In this talk, we will introduce our initial feasibility study to verify the efficacy of the mobile monitoring platform compared to that of conventional monitoring devices. Our results indicate that commoditized real-time spectrum monitoring is indeed feasible in the near future. We conclude by discussing a set of open challenges and potential directions for follow-up research.

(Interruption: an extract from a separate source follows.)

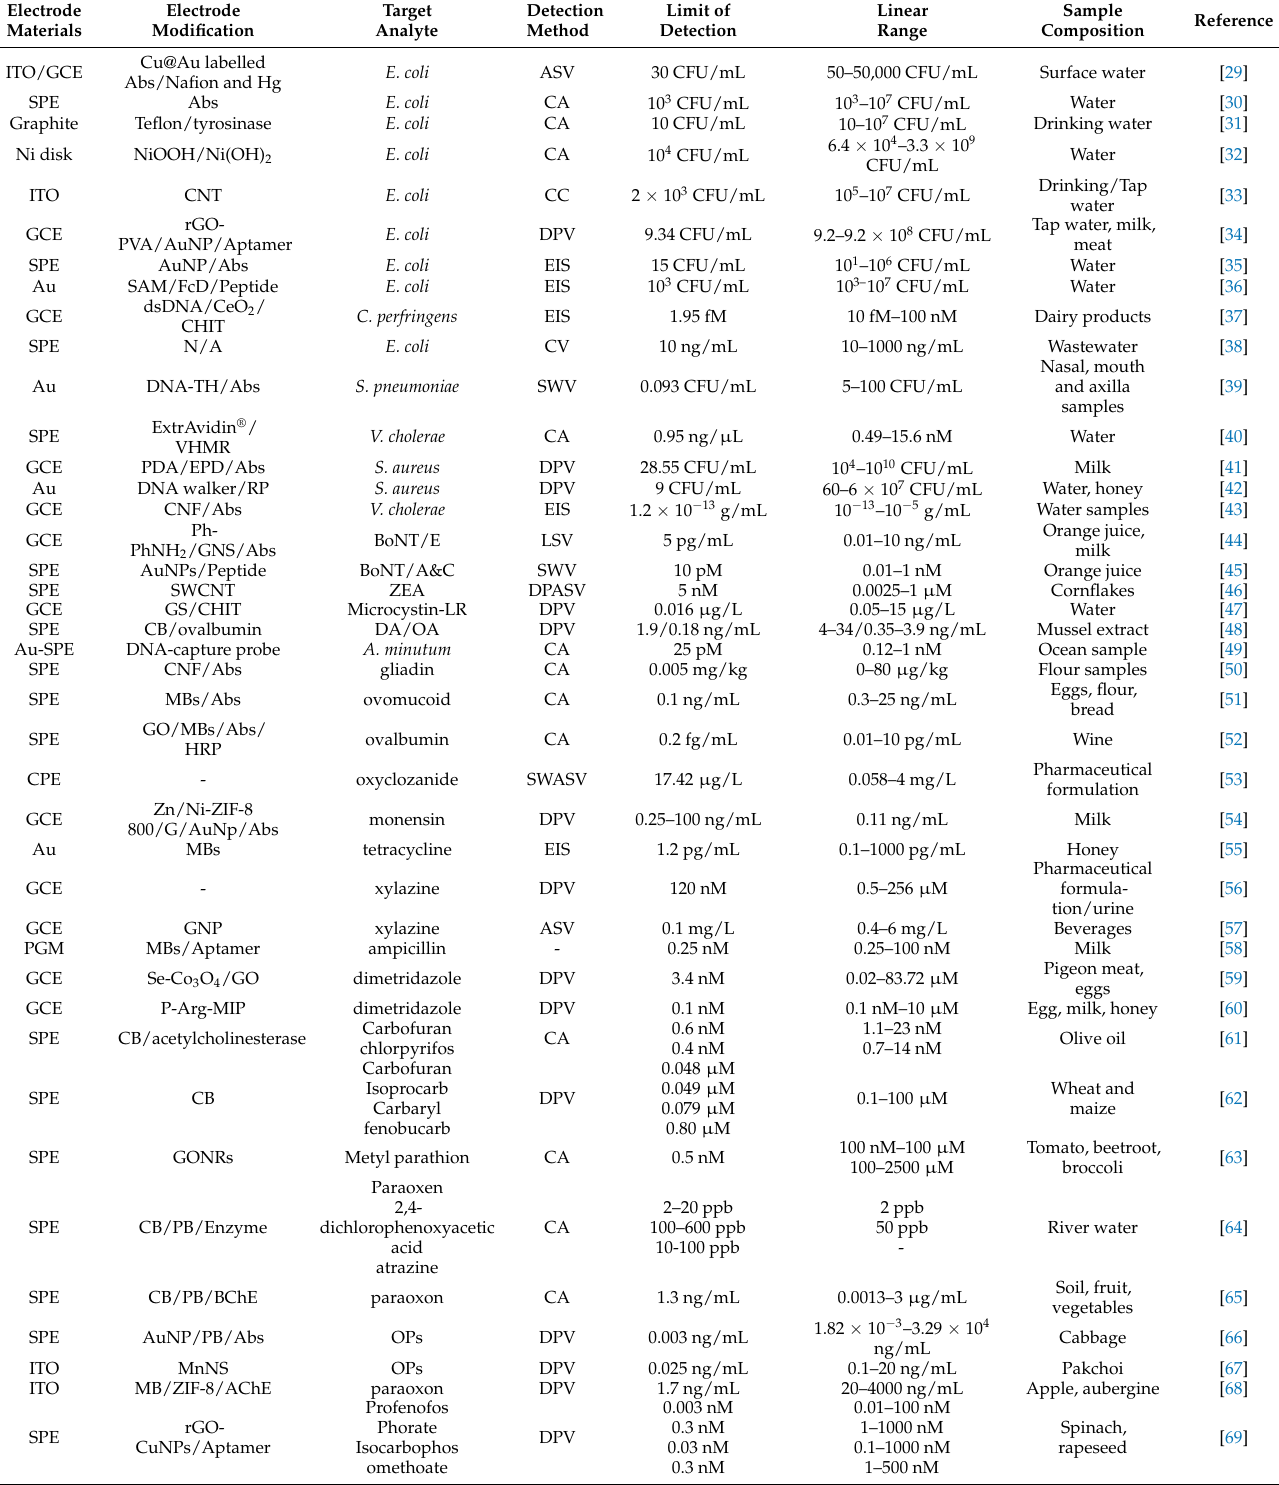
Table 1. An overview comparing the different electrodes and their modifications for detection of different analytes relevant to food safety alongside the limits of detection and linear ranges achieved and the composition of samples that were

An Overview of the Global Policy and Regulatory Landscape – Opportunities and Risks for Alternative Forms of Spectrum Access
It has been three decades since the United States Federal Communications Commission (“FCC”) created the first unlicensed spectrum access. Although only available commercially in the last fifteen years, it is hard to imagine consumers doing without technologies now used in the unlicensed spectrum bands – Wi-Fi, Bluetooth, RFID. There are now many more wireless devices reliant on unlicensed access to spectrum than wireless devices reliant on licensed access to spectrum. Driven by growing demand that risks outstripping the current allocations of spectrum for wireless broadband applications, governments and regulators around the world are now looking at making more spectrum available on an exclusive-use licensed basis for 4G LTE, as well as make more spectrum available on an unlicensed (or licensed-exempt) basis for Wi-Fi and other technologies. Governments and regulators are likewise now looking at alternative forms of spectrum access which will not require incumbent licensees to be cleared and reallocated, such as spectrum sharing opportunities in the TV white spaces, 2.3 GHz, 3.5 GHz, and 5 GHz either on an unlicensed, licensed, or lightly-licensed basis. This presentation will provide an overview of efforts by governments and regulators around the world to address these issues – with a particular focus on alternative forms of spectrum access. This presentation will also discuss how spectrum observatories, standardization, technology trials, commercial pilots, partnerships, and industry and academic coalitions can and are being used to support these efforts.